Back when I ran the playtest, I used the session start move as a way to come up with ideas to run the session (or…

Back when I ran the playtest, I used the session start move as a way to come up with ideas to run the session (or…

Back when I ran the playtest, I used the session start move as a way to come up with ideas to run the session (or series of sessions). I’ve never been one for planning and have always been more likely to improv stuff that I come up with on the spot: I’m lazy that way. That works very well with PbtA and the session start move just made that style easier.

Thing is, there wasn’t a lot of rules for threats and fronts back then and I’ve never been one to use them in PbtA games out of laziness. I got by just fine,. but I do feel I wasn’t playing poker with all the cards, if you know what I mean.

With the session start move, I can see it being a little harder to use in this title.

How do other GM’s balance setting up threats, custom moves, countdown clocks, etc. when ideas for the session don’t come up until the beginning of the session?

3 thoughts on “Back when I ran the playtest, I used the session start move as a way to come up with ideas to run the session (or…”

  1. Well for the first session, or even the first few sessions, you shouldn’t even be thinking up threats or custom moves etc. Those come when you have a real feel for the characters, and established things about your setting.

    Think of the first few sessions as learning what’s normal in the setting, establishing it with the players. Once you and the players have figured out the current status quo, threats, storms and custom moves can be used to disrupt the status quo. Something is coming that shakes the boat, or pre-existing cracks in the city structure finally hits a breaking point.

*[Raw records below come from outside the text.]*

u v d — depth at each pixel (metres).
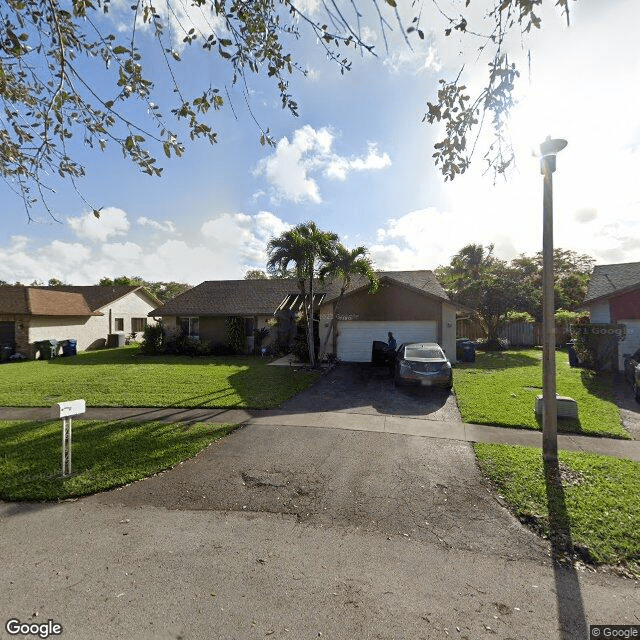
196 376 13.80
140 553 3.70
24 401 10.27
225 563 3.55
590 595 3.16
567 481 5.14
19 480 5.29
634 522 4.12
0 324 21.64
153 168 3.44
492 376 13.38
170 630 2.75
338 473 5.60
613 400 9.75
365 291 17.06
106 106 3.15
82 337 25.97
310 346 15.09
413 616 2.90
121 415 8.73
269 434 7.35
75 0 2.77
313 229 14.91
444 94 3.02
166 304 23.31
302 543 3.89
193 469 5.77
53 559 3.59
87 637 2.68
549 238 6.05
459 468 5.74
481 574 3.42
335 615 2.90
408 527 4.20
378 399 10.23
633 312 13.91
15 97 3.25
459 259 35.06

    There’s no point establishing a werewolf revolution, until you’ve already established the werewolves are unhappy, and deal with that state of affair. Makes the players more invested in that way, since they care about the status quo, one way or the other.

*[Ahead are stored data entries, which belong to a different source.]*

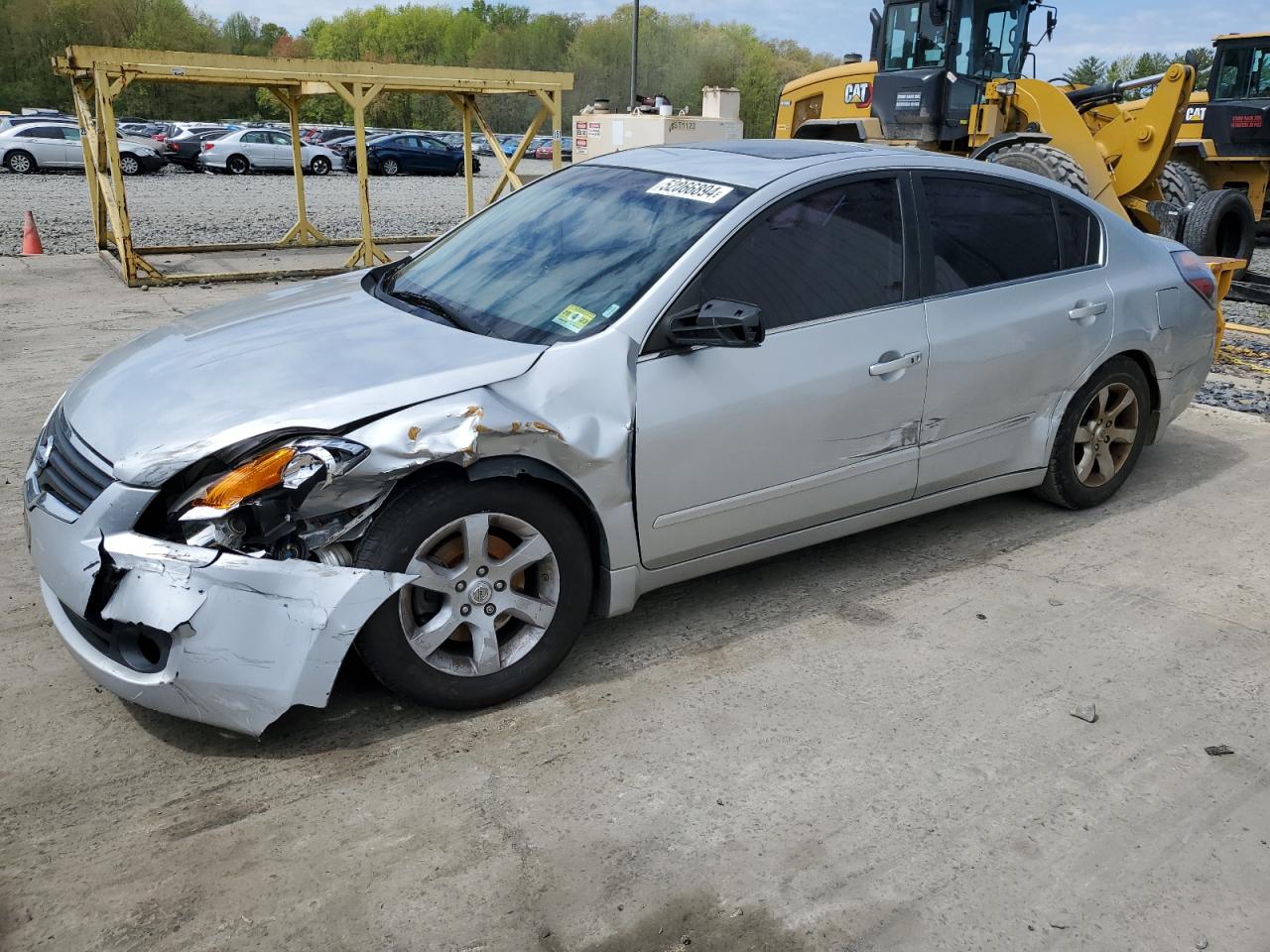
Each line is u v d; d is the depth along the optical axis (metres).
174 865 2.46
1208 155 14.26
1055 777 2.88
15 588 3.79
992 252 4.11
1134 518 4.76
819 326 3.53
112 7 75.50
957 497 4.20
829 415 3.56
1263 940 2.33
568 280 3.46
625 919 2.34
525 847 2.56
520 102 67.56
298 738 2.96
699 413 3.25
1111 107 11.21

  2. Well,  AFTER the first session, I play around a lot with names and concepts. I put NPCs and important concepts (poppd oout from 1st session) on a star (5, 7 8 pointed) and think about connections. This generates other concepts, which I use to get nearer to the actual threats. It’s fun, and keeps me from MAKING PLOTS, which is against the rules.

  3. Caveat: I’ve played one complete Urban Shadows game and had never played PbtA games before.

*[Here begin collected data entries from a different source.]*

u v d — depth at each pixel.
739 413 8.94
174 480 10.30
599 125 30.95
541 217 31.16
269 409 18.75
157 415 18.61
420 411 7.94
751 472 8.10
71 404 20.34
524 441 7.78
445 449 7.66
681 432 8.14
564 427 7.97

    I didn’t think about threats until just before our third session. In the first two there was a lot of following the characters around, seeing what they were interested in, generating fiction from their footsteps.

    Each player had a lot of backstory for their character before we’d arrived at the questions stage of character creation, so that helped me to think thematically about what was coming up, how to braid the disparate things their characters were concerned with into something larger. I didn’t make plots those first two games, totally no prep, but in a choice between two equally likely improvs I chose the one that favored the already emergent themes.

    After organizing the existing NPCs into threats, I could guide the start of session moves a bit more, making meaningful debts, etc.